The potential to increase the probability of inheriting a particular genetic mutation had already been demonstrated in insects (the hypothetical makings of “gene drives” that could one day aid in pest control). In a proof-of-concept paper published in Nature, Cooper and her lab bring active genetics to a mammal for the first time. They developed a construct involving CRISPR/Cas9 that will break DNA at a specific place and then use an engineered genetic sequence as the template to repair the break on both alleles, a form of homology-directed repair (HDR) that should theoretically produce mouse litters that are 100% homozygous for the engineered sequence.

In their initial demonstration, the team created an active genetic element they called ‘CopyCat’ that they inserted into the Tyrosinase gene, which influences coat color, along with a sequence encoding red fluorescent protein. Successfully engineered, CopyCat-homozygous mice should be albino and glow red. Many glowing white mice were born. In the most efficient experiments, the researchers saw 72% inheritance of their construct—not perfect, but an improvement nonetheless from natural inheritance. “This was the first step in showing the fundamental mechanism is possible,” says Cooper.

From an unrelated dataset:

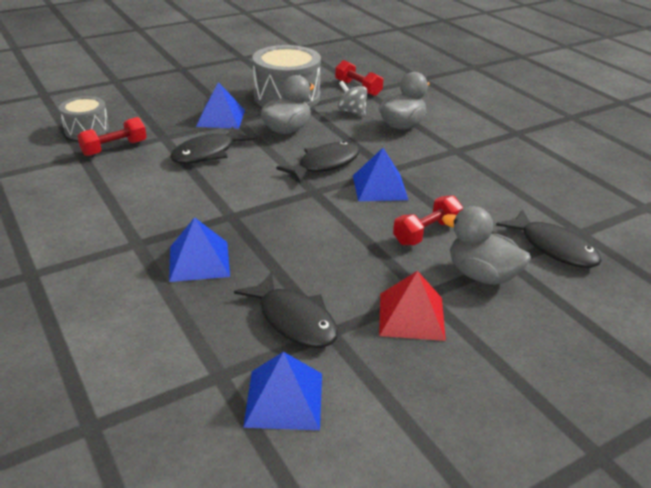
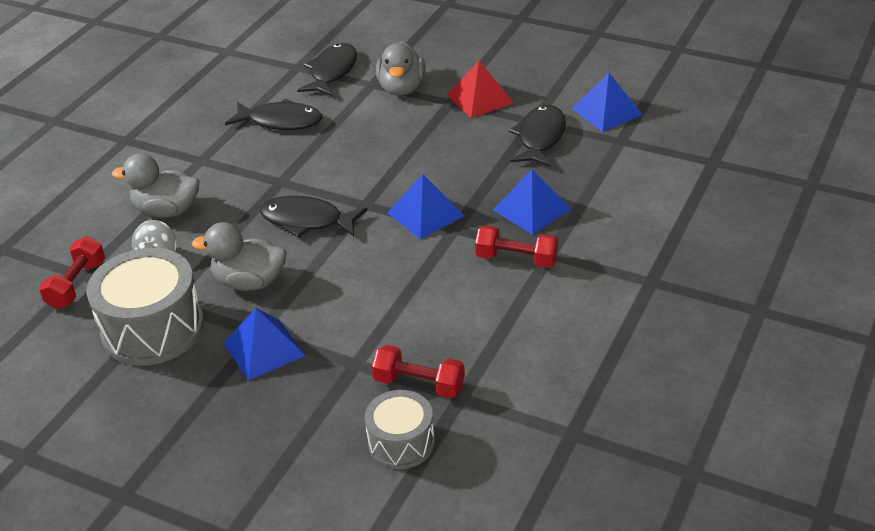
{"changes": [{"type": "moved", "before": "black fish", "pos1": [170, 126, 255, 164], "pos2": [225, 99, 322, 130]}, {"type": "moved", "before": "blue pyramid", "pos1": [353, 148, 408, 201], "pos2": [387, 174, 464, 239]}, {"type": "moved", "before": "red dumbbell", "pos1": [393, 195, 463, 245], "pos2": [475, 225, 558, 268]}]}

A successful outcome of Grunwald et al.’s technique produces red-glowing albino mice (far right). Reprinted with permission from Grunwald et al (2019). Springer Nature.

“I must say that the approach presents some intriguing possibilities for lab animal research,” comments Lauryl Nutter, associate director of the Toronto Centre for Phenogenomics, which produces genetically engineered mouse models. “Such an approach is an attractive alternative to producing double or triple knockouts for research at ‘super-Mendelian’ ratios.”

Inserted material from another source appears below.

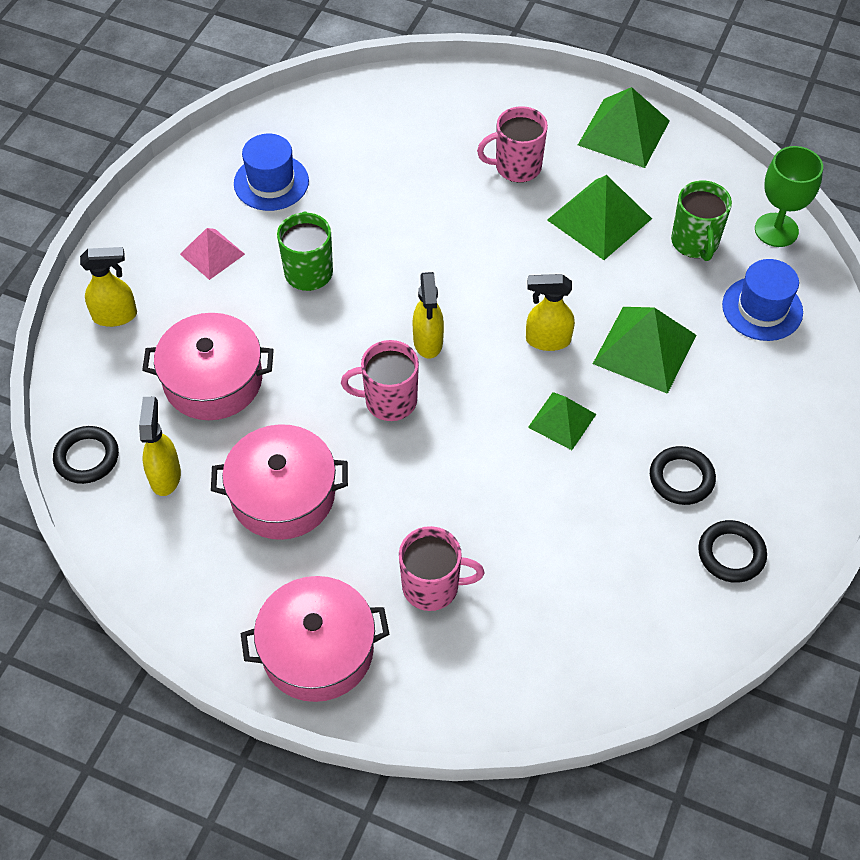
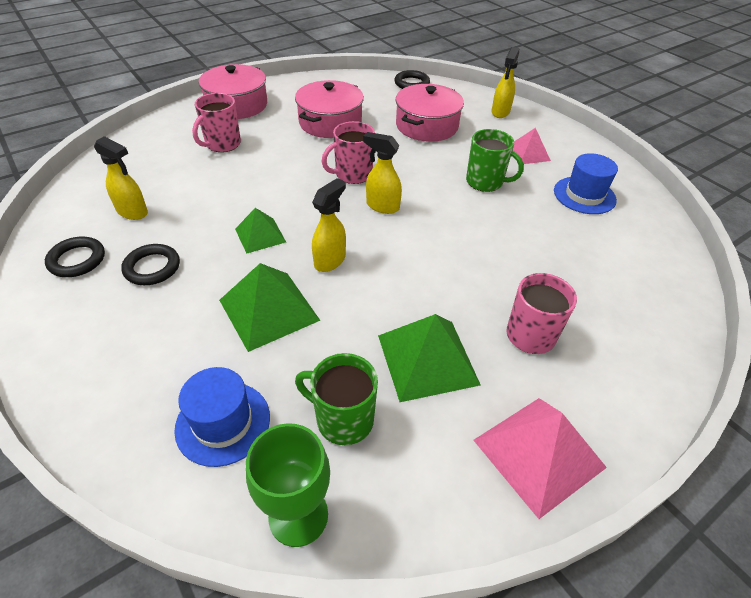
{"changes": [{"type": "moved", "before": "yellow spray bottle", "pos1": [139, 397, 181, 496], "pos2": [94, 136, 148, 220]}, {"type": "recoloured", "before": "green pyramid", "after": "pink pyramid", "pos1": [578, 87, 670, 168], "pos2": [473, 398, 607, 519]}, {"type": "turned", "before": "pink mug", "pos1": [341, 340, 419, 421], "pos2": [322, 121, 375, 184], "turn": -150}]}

There is still variability to contend with and the current strategy is only effective in female mice—likely a complication of the timing of cell divisions in developing egg cells versus sperm relative to when Cas9 is expressed. Further work is needed. “I do think that this manuscript, along with others exploring how to optimize HDR after Cas9-mediated DNA cleavage, highlights our need to better understand how DNA repair pathways are differentially controlled at different times during development and even at different phases of the cell cycle in mitotic cells,” Nutter notes. But overall, “I think this paper is very interesting, brings to the fore some of the challenges that we would face if thinking about gene drives in a mammalian context, and will act as a springboard for efficient development of a variety of complex mouse mutants.”

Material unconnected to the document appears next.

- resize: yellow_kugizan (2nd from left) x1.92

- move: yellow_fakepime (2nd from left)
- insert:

Whether active genetics approaches will work as efficiently with other mammalian genes remains to be seen and will likely be very project-specific, Cooper says. The alleles for the gene intended to be edited have to be different enough that the tool will only cut the ‘non-desired’ of the pair—the engineered version has to remain intact to serve as the repair template. Other strategies might also be need to be considered to accomplish different kinds of editing. “When thinking about using this type of technique for exploring genetic variation other than knockouts (e.g. point mutations or SNVs), one would have to envision the ability to have the guide RNA expressed from a different, though perhaps linked, locus such that it targets the non-variant allele while leaving the variant allele intact and poised to serve as an HDR template,” Nutter comments. “In such a scenario, Cas9 specificity will be key.”

The Cooper lab’s immediate plans are to try to improve the tool’s efficiency but from there, they’d like to explore whether they can weight the inheritance of multiple genes at a time. “It might never materialize because we’re early in the game,” Cooper acknowledges. But, “if this isn’t the ideal approach to reduce the number of animals that we’re using and make complicated genetics possible, maybe there are other approaches.” Any improvements would be a gain, she says.

The end goal might be to make a mouse look more like a jerboa, with fewer animals required along the way, but Cooper welcomes others to see what the technique can do for their own research questions. “I’m always looking for people with interesting problems to play with,” she says.